I take the initial filtered DataFrame and merge it with the volume DataFrame. By doing this, I replace the original timepoint column with the value of the last recorded timepoint for each mouse.
In the original column timepoint, you’ll notice multiple values for various mice that received the medication at different timepoints.
Now, I want to focus on only the last recorded medication for each mouse.
By performing the merge, I ensure that the resulting table includes only the rows corresponding to the final timepoint for each mouse.
Capomulin_merge.head()
Based on this table, I will extract the tumor volume in cubic millimeters.
Using this data, I will define the upper and lower bounds to prepare the outlier report.
What I’m demonstrating here is the step-by-step procedure for a single category of the variable. Later, we’ll automate this process to handle all categories.
Upper and Lower Bounds of the Data Distribution
We already have the filtered data. You might be wondering: Why did we calculate max()['timepoint']? Why was this step necessary?
The reason is that each mouse received multiple treatments over time.
By identifying the last timepoint, we ensure we are focusing on the final recorded measurement for each mouse. This allows us to calculate the outlier bounds based on the most relevant data.
# 25. Group by 'mouse_id' and get the maximum 'timepoint' (last treatment for each mouse)
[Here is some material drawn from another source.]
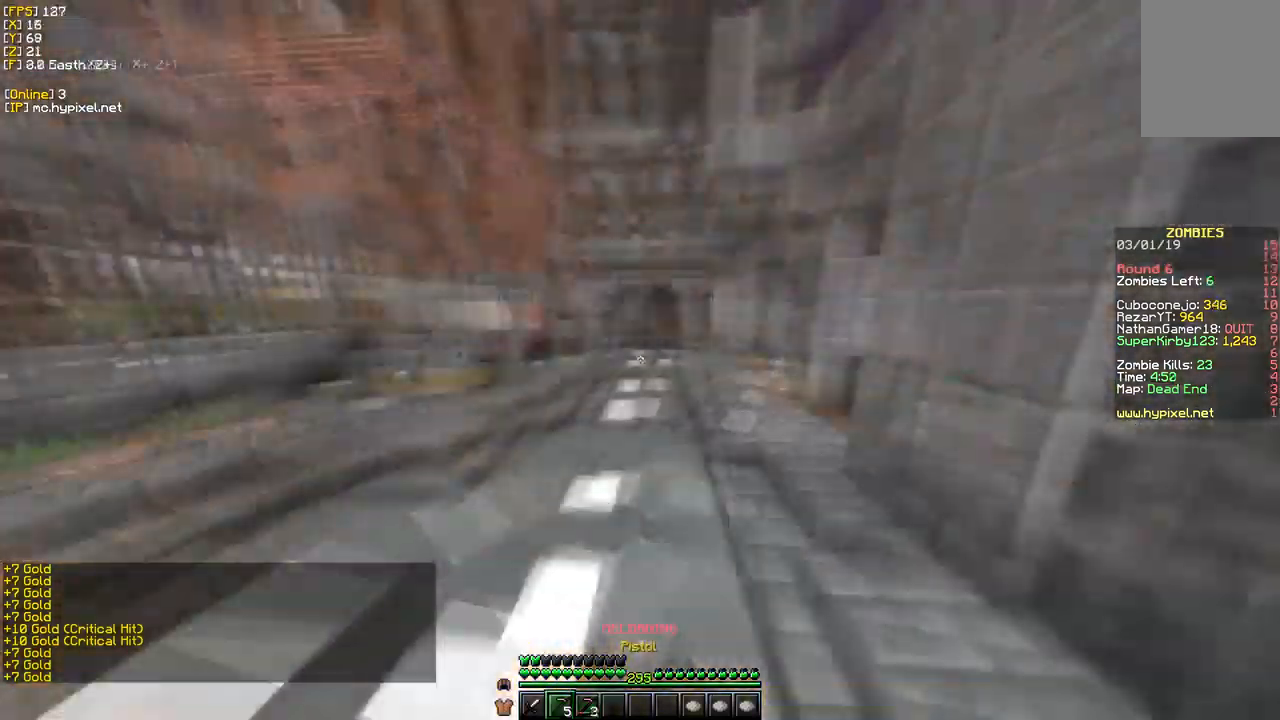
{"keys": ["a"], "mouse": [], "events": [[34, "s", "down"], [50, "w", "up"], [100, "a", "down"], [467, "s", "up"]]}
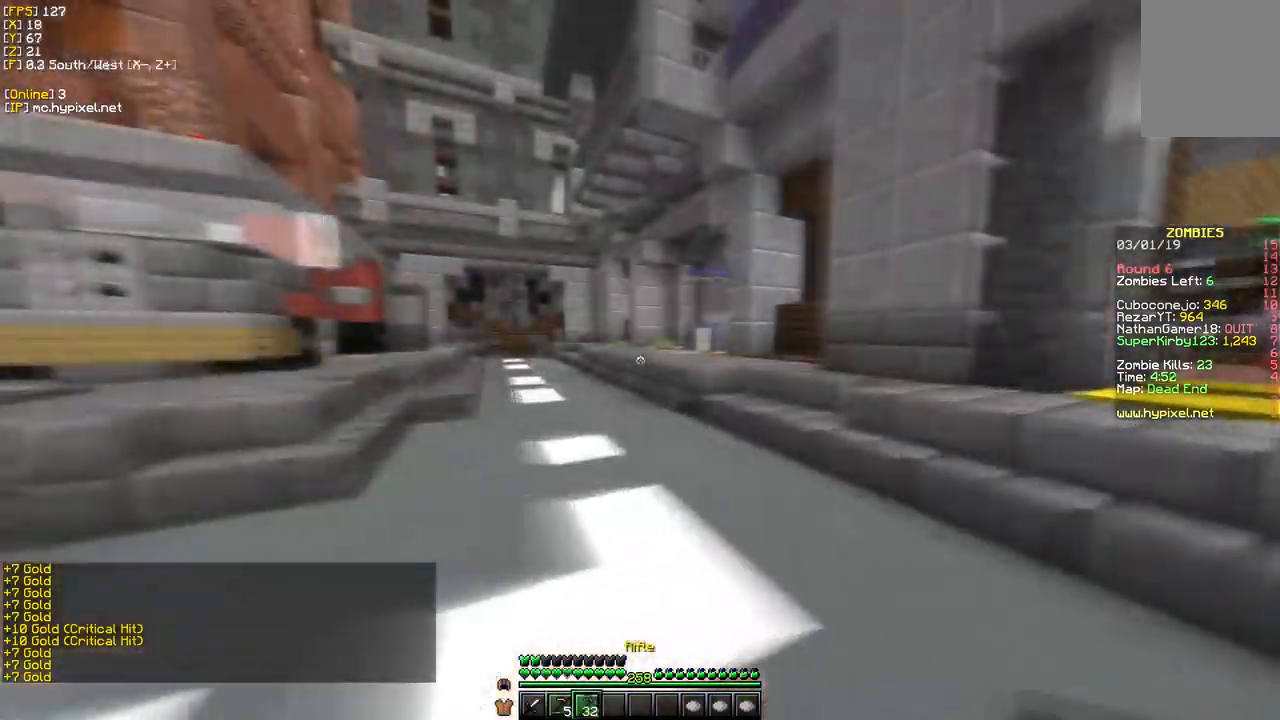
{"keys": ["w"], "mouse": [], "events": [[17, "w", "down"], [234, "a", "up"]]}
Capomulin_last = Capomulin_df.groupby('mouse_id').max()['timepoint']
Each mouse received multiple medications over time. I want to focus on the last timepoint, the final recorded point in time when the mouse received the medication.
From there, I can calculate whether there are any outliers specifically related to the tumor volume at that point.
# 28. Extract tumor volume data for further analysis
Capomulin_tumors = Capomulin_merge["tumor_volume_mm3"]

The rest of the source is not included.